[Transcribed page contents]
****************

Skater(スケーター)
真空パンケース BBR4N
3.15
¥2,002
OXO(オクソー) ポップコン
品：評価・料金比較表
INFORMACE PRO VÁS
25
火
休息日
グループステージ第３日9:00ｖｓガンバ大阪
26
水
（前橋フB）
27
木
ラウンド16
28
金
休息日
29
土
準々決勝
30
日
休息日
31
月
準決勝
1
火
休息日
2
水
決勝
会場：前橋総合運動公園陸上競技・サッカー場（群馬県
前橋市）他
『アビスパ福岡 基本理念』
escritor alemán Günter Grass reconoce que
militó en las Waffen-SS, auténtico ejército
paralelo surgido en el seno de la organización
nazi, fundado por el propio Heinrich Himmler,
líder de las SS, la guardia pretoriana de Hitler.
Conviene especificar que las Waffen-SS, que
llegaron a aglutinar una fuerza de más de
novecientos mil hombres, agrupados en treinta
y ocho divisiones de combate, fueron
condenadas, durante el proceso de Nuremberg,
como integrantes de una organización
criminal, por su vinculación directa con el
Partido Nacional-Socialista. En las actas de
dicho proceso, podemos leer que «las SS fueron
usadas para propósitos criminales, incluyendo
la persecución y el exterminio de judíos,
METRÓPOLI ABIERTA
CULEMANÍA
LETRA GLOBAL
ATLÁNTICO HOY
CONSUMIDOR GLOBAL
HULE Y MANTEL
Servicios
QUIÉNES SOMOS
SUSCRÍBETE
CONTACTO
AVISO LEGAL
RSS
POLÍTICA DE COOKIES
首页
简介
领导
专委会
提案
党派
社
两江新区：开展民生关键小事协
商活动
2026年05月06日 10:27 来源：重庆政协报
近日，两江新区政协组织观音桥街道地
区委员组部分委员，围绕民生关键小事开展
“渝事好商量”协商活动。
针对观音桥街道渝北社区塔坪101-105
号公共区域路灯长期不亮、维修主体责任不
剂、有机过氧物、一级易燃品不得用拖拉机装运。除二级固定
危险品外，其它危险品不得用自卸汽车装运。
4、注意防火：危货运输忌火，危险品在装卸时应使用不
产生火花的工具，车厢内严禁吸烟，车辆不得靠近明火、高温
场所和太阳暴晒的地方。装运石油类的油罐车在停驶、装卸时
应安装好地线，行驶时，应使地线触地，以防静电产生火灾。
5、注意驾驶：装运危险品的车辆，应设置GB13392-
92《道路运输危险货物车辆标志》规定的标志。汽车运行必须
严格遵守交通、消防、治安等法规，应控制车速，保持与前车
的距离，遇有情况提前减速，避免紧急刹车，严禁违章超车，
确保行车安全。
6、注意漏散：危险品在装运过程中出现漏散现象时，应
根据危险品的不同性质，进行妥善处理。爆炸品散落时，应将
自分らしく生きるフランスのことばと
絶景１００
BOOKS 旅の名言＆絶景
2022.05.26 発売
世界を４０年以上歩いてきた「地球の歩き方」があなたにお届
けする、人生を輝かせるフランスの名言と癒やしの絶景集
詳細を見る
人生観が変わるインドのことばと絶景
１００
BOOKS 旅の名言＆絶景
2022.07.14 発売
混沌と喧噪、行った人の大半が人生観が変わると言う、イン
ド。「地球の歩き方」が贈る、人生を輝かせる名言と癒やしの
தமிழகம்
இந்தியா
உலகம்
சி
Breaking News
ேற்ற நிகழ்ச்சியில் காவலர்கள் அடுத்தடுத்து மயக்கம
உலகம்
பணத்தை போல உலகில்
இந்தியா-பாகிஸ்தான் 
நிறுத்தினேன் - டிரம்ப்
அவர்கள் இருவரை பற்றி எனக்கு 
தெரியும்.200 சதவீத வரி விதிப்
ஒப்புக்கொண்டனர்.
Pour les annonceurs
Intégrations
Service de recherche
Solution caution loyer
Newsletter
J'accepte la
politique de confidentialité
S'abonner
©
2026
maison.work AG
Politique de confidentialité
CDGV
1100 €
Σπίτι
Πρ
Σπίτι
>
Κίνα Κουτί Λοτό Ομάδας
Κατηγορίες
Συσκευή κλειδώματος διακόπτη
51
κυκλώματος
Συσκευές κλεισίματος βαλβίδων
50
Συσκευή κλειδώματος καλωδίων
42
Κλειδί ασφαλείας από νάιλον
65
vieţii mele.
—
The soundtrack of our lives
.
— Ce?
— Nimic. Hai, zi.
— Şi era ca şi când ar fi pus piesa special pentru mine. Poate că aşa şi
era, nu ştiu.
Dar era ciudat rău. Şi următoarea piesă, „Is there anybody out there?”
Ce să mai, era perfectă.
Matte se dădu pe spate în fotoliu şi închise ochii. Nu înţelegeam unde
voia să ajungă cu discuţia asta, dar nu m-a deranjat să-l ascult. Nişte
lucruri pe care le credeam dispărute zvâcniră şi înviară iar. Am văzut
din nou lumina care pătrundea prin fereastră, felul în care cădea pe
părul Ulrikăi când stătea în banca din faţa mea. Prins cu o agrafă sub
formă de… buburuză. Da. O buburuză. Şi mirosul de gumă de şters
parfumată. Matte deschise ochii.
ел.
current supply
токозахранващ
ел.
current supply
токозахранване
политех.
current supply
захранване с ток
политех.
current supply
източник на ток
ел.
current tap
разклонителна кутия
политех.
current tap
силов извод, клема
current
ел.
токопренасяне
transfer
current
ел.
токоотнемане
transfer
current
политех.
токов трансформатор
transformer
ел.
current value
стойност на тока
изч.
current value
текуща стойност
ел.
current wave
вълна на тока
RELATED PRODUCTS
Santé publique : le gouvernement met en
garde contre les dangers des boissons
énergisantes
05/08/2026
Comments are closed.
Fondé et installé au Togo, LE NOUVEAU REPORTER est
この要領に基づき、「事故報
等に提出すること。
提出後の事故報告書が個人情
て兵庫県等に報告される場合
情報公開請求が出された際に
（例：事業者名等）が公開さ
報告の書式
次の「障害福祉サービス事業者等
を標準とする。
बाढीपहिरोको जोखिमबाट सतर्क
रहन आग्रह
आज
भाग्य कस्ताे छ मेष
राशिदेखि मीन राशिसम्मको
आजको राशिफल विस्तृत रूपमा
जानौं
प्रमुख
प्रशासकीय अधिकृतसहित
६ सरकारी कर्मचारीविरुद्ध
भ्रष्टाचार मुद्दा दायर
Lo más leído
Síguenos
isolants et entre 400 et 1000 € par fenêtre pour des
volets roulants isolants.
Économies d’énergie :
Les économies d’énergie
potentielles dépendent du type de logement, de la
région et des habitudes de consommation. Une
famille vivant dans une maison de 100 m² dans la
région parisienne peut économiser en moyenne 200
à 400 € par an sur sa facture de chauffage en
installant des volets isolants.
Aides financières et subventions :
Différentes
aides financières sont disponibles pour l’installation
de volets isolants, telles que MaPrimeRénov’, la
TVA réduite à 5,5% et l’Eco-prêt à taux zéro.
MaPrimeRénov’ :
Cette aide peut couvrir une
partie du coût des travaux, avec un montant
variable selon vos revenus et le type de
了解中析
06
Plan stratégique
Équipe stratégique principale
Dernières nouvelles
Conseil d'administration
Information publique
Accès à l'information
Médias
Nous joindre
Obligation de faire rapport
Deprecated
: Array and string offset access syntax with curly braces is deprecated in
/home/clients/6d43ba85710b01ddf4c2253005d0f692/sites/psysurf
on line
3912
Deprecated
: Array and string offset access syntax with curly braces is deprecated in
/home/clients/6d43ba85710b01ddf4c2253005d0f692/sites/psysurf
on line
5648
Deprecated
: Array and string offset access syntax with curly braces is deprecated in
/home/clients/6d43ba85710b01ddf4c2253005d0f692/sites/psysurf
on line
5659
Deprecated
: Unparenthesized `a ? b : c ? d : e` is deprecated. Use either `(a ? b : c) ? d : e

****************

● **WHAT TO PRODUCE**
Format every line in the entries above as a Markdown table with the columns "No." and "Line", giving each row a number and skipping blank lines.

● **EXERCISE RESULT**
| No. | Line |
|---|---|
| 1 | Skater(スケーター) |
| 2 | 真空パンケース BBR4N |
| 3 | 3.15 |
| 4 | ¥2,002 |
| 5 | OXO(オクソー) ポップコン |
| 6 | 品：評価・料金比較表 |
| 7 | INFORMACE PRO VÁS |
| 8 | 25 |
| 9 | 火 |
| 10 | 休息日 |
| 11 | グループステージ第３日9:00ｖｓガンバ大阪 |
| 12 | 26 |
| 13 | 水 |
| 14 | （前橋フB） |
| 15 | 27 |
| 16 | 木 |
| 17 | ラウンド16 |
| 18 | 28 |
| 19 | 金 |
| 20 | 休息日 |
| 21 | 29 |
| 22 | 土 |
| 23 | 準々決勝 |
| 24 | 30 |
| 25 | 日 |
| 26 | 休息日 |
| 27 | 31 |
| 28 | 月 |
| 29 | 準決勝 |
| 30 | 1 |
| 31 | 火 |
| 32 | 休息日 |
| 33 | 2 |
| 34 | 水 |
| 35 | 決勝 |
| 36 | 会場：前橋総合運動公園陸上競技・サッカー場（群馬県 |
| 37 | 前橋市）他 |
| 38 | 『アビスパ福岡 基本理念』 |
| 39 | escritor alemán Günter Grass reconoce que |
| 40 | militó en las Waffen-SS, auténtico ejército |
| 41 | paralelo surgido en el seno de la organización |
| 42 | nazi, fundado por el propio Heinrich Himmler, |
| 43 | líder de las SS, la guardia pretoriana de Hitler. |
| 44 | Conviene especificar que las Waffen-SS, que |
| 45 | llegaron a aglutinar una fuerza de más de |
| 46 | novecientos mil hombres, agrupados en treinta |
| 47 | y ocho divisiones de combate, fueron |
| 48 | condenadas, durante el proceso de Nuremberg, |
| 49 | como integrantes de una organización |
| 50 | criminal, por su vinculación directa con el |
| 51 | Partido Nacional-Socialista. En las actas de |
| 52 | dicho proceso, podemos leer que «las SS fueron |
| 53 | usadas para propósitos criminales, incluyendo |
| 54 | la persecución y el exterminio de judíos, |
| 55 | METRÓPOLI ABIERTA |
| 56 | CULEMANÍA |
| 57 | LETRA GLOBAL |
| 58 | ATLÁNTICO HOY |
| 59 | CONSUMIDOR GLOBAL |
| 60 | HULE Y MANTEL |
| 61 | Servicios |
| 62 | QUIÉNES SOMOS |
| 63 | SUSCRÍBETE |
| 64 | CONTACTO |
| 65 | AVISO LEGAL |
| 66 | RSS |
| 67 | POLÍTICA DE COOKIES |
| 68 | 首页 |
| 69 | 简介 |
| 70 | 领导 |
| 71 | 专委会 |
| 72 | 提案 |
| 73 | 党派 |
| 74 | 社 |
| 75 | 两江新区：开展民生关键小事协 |
| 76 | 商活动 |
| 77 | 2026年05月06日 10:27 来源：重庆政协报 |
| 78 | 近日，两江新区政协组织观音桥街道地 |
| 79 | 区委员组部分委员，围绕民生关键小事开展 |
| 80 | “渝事好商量”协商活动。 |
| 81 | 针对观音桥街道渝北社区塔坪101-105 |
| 82 | 号公共区域路灯长期不亮、维修主体责任不 |
| 83 | 剂、有机过氧物、一级易燃品不得用拖拉机装运。除二级固定 |
| 84 | 危险品外，其它危险品不得用自卸汽车装运。 |
| 85 | 4、注意防火：危货运输忌火，危险品在装卸时应使用不 |
| 86 | 产生火花的工具，车厢内严禁吸烟，车辆不得靠近明火、高温 |
| 87 | 场所和太阳暴晒的地方。装运石油类的油罐车在停驶、装卸时 |
| 88 | 应安装好地线，行驶时，应使地线触地，以防静电产生火灾。 |
| 89 | 5、注意驾驶：装运危险品的车辆，应设置GB13392- |
| 90 | 92《道路运输危险货物车辆标志》规定的标志。汽车运行必须 |
| 91 | 严格遵守交通、消防、治安等法规，应控制车速，保持与前车 |
| 92 | 的距离，遇有情况提前减速，避免紧急刹车，严禁违章超车， |
| 93 | 确保行车安全。 |
| 94 | 6、注意漏散：危险品在装运过程中出现漏散现象时，应 |
| 95 | 根据危险品的不同性质，进行妥善处理。爆炸品散落时，应将 |
| 96 | 自分らしく生きるフランスのことばと |
| 97 | 絶景１００ |
| 98 | BOOKS 旅の名言＆絶景 |
| 99 | 2022.05.26 発売 |
| 100 | 世界を４０年以上歩いてきた「地球の歩き方」があなたにお届 |
| 101 | けする、人生を輝かせるフランスの名言と癒やしの絶景集 |
| 102 | 詳細を見る |
| 103 | 人生観が変わるインドのことばと絶景 |
| 104 | １００ |
| 105 | BOOKS 旅の名言＆絶景 |
| 106 | 2022.07.14 発売 |
| 107 | 混沌と喧噪、行った人の大半が人生観が変わると言う、イン |
| 108 | ド。「地球の歩き方」が贈る、人生を輝かせる名言と癒やしの |
| 109 | தமிழகம் |
| 110 | இந்தியா |
| 111 | உலகம் |
| 112 | சி |
| 113 | Breaking News |
| 114 | ேற்ற நிகழ்ச்சியில் காவலர்கள் அடுத்தடுத்து மயக்கம |
| 115 | உலகம் |
| 116 | பணத்தை போல உலகில் |
| 117 | இந்தியா-பாகிஸ்தான்  |
| 118 | நிறுத்தினேன் - டிரம்ப் |
| 119 | அவர்கள் இருவரை பற்றி எனக்கு  |
| 120 | தெரியும்.200 சதவீத வரி விதிப் |
| 121 | ஒப்புக்கொண்டனர். |
| 122 | Pour les annonceurs |
| 123 | Intégrations |
| 124 | Service de recherche |
| 125 | Solution caution loyer |
| 126 | Newsletter |
| 127 | J'accepte la |
| 128 | politique de confidentialité |
| 129 | S'abonner |
| 130 | © |
| 131 | 2026 |
| 132 | maison.work AG |
| 133 | Politique de confidentialité |
| 134 | CDGV |
| 135 | 1100 € |
| 136 | Σπίτι |
| 137 | Πρ |
| 138 | Σπίτι |
| 139 | > |
| 140 | Κίνα Κουτί Λοτό Ομάδας |
| 141 | Κατηγορίες |
| 142 | Συσκευή κλειδώματος διακόπτη |
| 143 | 51 |
| 144 | κυκλώματος |
| 145 | Συσκευές κλεισίματος βαλβίδων |
| 146 | 50 |
| 147 | Συσκευή κλειδώματος καλωδίων |
| 148 | 42 |
| 149 | Κλειδί ασφαλείας από νάιλον |
| 150 | 65 |
| 151 | vieţii mele. |
| 152 | — |
| 153 | The soundtrack of our lives |
| 154 | . |
| 155 | — Ce? |
| 156 | — Nimic. Hai, zi. |
| 157 | — Şi era ca şi când ar fi pus piesa special pentru mine. Poate că aşa şi |
| 158 | era, nu ştiu. |
| 159 | Dar era ciudat rău. Şi următoarea piesă, „Is there anybody out there?” |
| 160 | Ce să mai, era perfectă. |
| 161 | Matte se dădu pe spate în fotoliu şi închise ochii. Nu înţelegeam unde |
| 162 | voia să ajungă cu discuţia asta, dar nu m-a deranjat să-l ascult. Nişte |
| 163 | lucruri pe care le credeam dispărute zvâcniră şi înviară iar. Am văzut |
| 164 | din nou lumina care pătrundea prin fereastră, felul în care cădea pe |
| 165 | părul Ulrikăi când stătea în banca din faţa mea. Prins cu o agrafă sub |
| 166 | formă de… buburuză. Da. O buburuză. Şi mirosul de gumă de şters |
| 167 | parfumată. Matte deschise ochii. |
| 168 | ел. |
| 169 | current supply |
| 170 | токозахранващ |
| 171 | ел. |
| 172 | current supply |
| 173 | токозахранване |
| 174 | политех. |
| 175 | current supply |
| 176 | захранване с ток |
| 177 | политех. |
| 178 | current supply |
| 179 | източник на ток |
| 180 | ел. |
| 181 | current tap |
| 182 | разклонителна кутия |
| 183 | политех. |
| 184 | current tap |
| 185 | силов извод, клема |
| 186 | current |
| 187 | ел. |
| 188 | токопренасяне |
| 189 | transfer |
| 190 | current |
| 191 | ел. |
| 192 | токоотнемане |
| 193 | transfer |
| 194 | current |
| 195 | политех. |
| 196 | токов трансформатор |
| 197 | transformer |
| 198 | ел. |
| 199 | current value |
| 200 | стойност на тока |
| 201 | изч. |
| 202 | current value |
| 203 | текуща стойност |
| 204 | ел. |
| 205 | current wave |
| 206 | вълна на тока |
| 207 | RELATED PRODUCTS |
| 208 | Santé publique : le gouvernement met en |
| 209 | garde contre les dangers des boissons |
| 210 | énergisantes |
| 211 | 05/08/2026 |
| 212 | Comments are closed. |
| 213 | Fondé et installé au Togo, LE NOUVEAU REPORTER est |
| 214 | この要領に基づき、「事故報 |
| 215 | 等に提出すること。 |
| 216 | 提出後の事故報告書が個人情 |
| 217 | て兵庫県等に報告される場合 |
| 218 | 情報公開請求が出された際に |
| 219 | （例：事業者名等）が公開さ |
| 220 | 報告の書式 |
| 221 | 次の「障害福祉サービス事業者等 |
| 222 | を標準とする。 |
| 223 | बाढीपहिरोको जोखिमबाट सतर्क |
| 224 | रहन आग्रह |
| 225 | आज |
| 226 | भाग्य कस्ताे छ मेष |
| 227 | राशिदेखि मीन राशिसम्मको |
| 228 | आजको राशिफल विस्तृत रूपमा |
| 229 | जानौं |
| 230 | प्रमुख |
| 231 | प्रशासकीय अधिकृतसहित |
| 232 | ६ सरकारी कर्मचारीविरुद्ध |
| 233 | भ्रष्टाचार मुद्दा दायर |
| 234 | Lo más leído |
| 235 | Síguenos |
| 236 | isolants et entre 400 et 1000 € par fenêtre pour des |
| 237 | volets roulants isolants. |
| 238 | Économies d’énergie : |
| 239 | Les économies d’énergie |
| 240 | potentielles dépendent du type de logement, de la |
| 241 | région et des habitudes de consommation. Une |
| 242 | famille vivant dans une maison de 100 m² dans la |
| 243 | région parisienne peut économiser en moyenne 200 |
| 244 | à 400 € par an sur sa facture de chauffage en |
| 245 | installant des volets isolants. |
| 246 | Aides financières et subventions : |
| 247 | Différentes |
| 248 | aides financières sont disponibles pour l’installation |
| 249 | de volets isolants, telles que MaPrimeRénov’, la |
| 250 | TVA réduite à 5,5% et l’Eco-prêt à taux zéro. |
| 251 | MaPrimeRénov’ : |
| 252 | Cette aide peut couvrir une |
| 253 | partie du coût des travaux, avec un montant |
| 254 | variable selon vos revenus et le type de |
| 255 | 了解中析 |
| 256 | 06 |
| 257 | Plan stratégique |
| 258 | Équipe stratégique principale |
| 259 | Dernières nouvelles |
| 260 | Conseil d'administration |
| 261 | Information publique |
| 262 | Accès à l'information |
| 263 | Médias |
| 264 | Nous joindre |
| 265 | Obligation de faire rapport |
| 266 | Deprecated |
| 267 | : Array and string offset access syntax with curly braces is deprecated in |
| 268 | /home/clients/6d43ba85710b01ddf4c2253005d0f692/sites/psysurf |
| 269 | on line |
| 270 | 3912 |
| 271 | Deprecated |
| 272 | : Array and string offset access syntax with curly braces is deprecated in |
| 273 | /home/clients/6d43ba85710b01ddf4c2253005d0f692/sites/psysurf |
| 274 | on line |
| 275 | 5648 |
| 276 | Deprecated |
| 277 | : Array and string offset access syntax with curly braces is deprecated in |
| 278 | /home/clients/6d43ba85710b01ddf4c2253005d0f692/sites/psysurf |
| 279 | on line |
| 280 | 5659 |
| 281 | Deprecated |
| 282 | : Unparenthesized `a ? b : c ? d : e` is deprecated. Use either `(a ? b : c) ? d : e |